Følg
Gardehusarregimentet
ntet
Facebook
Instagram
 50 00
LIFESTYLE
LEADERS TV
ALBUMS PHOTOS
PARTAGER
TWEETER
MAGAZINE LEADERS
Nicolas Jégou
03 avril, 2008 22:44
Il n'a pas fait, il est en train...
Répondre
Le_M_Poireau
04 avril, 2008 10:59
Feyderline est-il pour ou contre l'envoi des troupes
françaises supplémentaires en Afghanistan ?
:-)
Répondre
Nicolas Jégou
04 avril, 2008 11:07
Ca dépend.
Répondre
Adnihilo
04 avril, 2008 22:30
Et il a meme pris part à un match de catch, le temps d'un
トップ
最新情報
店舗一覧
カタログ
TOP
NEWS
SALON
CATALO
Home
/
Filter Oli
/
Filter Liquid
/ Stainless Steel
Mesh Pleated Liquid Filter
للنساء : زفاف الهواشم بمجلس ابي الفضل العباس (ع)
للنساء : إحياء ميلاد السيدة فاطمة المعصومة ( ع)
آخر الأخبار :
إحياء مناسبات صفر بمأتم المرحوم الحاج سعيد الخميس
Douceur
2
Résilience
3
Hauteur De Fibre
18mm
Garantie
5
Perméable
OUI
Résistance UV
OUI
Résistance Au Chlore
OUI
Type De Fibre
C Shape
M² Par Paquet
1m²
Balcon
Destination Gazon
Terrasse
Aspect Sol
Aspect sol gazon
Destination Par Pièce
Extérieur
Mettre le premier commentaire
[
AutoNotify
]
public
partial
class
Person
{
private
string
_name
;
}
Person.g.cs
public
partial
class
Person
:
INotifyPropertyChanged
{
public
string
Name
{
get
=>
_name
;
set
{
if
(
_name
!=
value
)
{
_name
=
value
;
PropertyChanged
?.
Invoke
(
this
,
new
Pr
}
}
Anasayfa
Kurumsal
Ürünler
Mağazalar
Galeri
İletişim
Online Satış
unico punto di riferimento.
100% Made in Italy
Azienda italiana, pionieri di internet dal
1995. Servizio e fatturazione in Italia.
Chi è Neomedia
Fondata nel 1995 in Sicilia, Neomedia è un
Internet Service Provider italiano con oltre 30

------------------------------------------------

Extract the lines from the beginning of the records through the line containing "françaises supplémentaires en Afghanistan ?", and reproduce them verbatim, with both ends included.

Følg
Gardehusarregimentet
ntet
Facebook
Instagram
 50 00
LIFESTYLE
LEADERS TV
ALBUMS PHOTOS
PARTAGER
TWEETER
MAGAZINE LEADERS
Nicolas Jégou
03 avril, 2008 22:44
Il n'a pas fait, il est en train...
Répondre
Le_M_Poireau
04 avril, 2008 10:59
Feyderline est-il pour ou contre l'envoi des troupes
françaises supplémentaires en Afghanistan ?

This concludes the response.